Give back an exact copy of the lines in the records below, from the line that has "Table 10 accounts" through the line that has "Figure 17. Measured", and nothing besides.

• DATA RECORDS:
++++++++++++++++++++

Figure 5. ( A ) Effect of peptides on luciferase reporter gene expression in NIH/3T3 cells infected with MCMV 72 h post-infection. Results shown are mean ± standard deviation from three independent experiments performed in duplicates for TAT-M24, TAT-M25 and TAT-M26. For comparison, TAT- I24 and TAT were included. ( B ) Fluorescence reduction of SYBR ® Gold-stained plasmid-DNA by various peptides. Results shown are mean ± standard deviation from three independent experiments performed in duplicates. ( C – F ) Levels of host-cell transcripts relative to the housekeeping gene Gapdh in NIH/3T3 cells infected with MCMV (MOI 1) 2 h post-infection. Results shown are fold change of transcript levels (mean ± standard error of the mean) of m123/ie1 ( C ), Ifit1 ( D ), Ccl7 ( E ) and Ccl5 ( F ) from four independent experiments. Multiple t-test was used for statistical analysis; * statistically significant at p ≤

++++++++++++++++++++

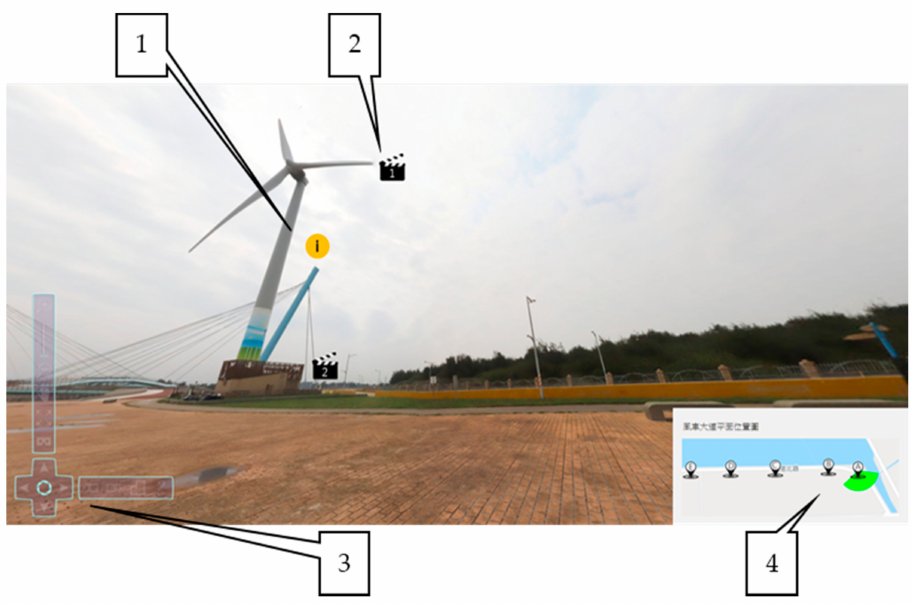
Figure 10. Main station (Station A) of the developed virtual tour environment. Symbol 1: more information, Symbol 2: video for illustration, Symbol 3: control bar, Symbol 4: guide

++++++++++++++++++++

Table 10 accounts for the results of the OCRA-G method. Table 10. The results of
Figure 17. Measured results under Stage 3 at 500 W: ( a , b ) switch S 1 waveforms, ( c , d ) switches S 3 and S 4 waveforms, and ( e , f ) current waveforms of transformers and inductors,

++++++++++++++++++++

• SOLUTION TO THIS EXERCISE:
Table 10 accounts for the results of the OCRA-G method. Table 10. The results of
Figure 17. Measured results under Stage 3 at 500 W: ( a , b ) switch S 1 waveforms, ( c , d ) switches S 3 and S 4 waveforms, and ( e , f ) current waveforms of transformers and inductors,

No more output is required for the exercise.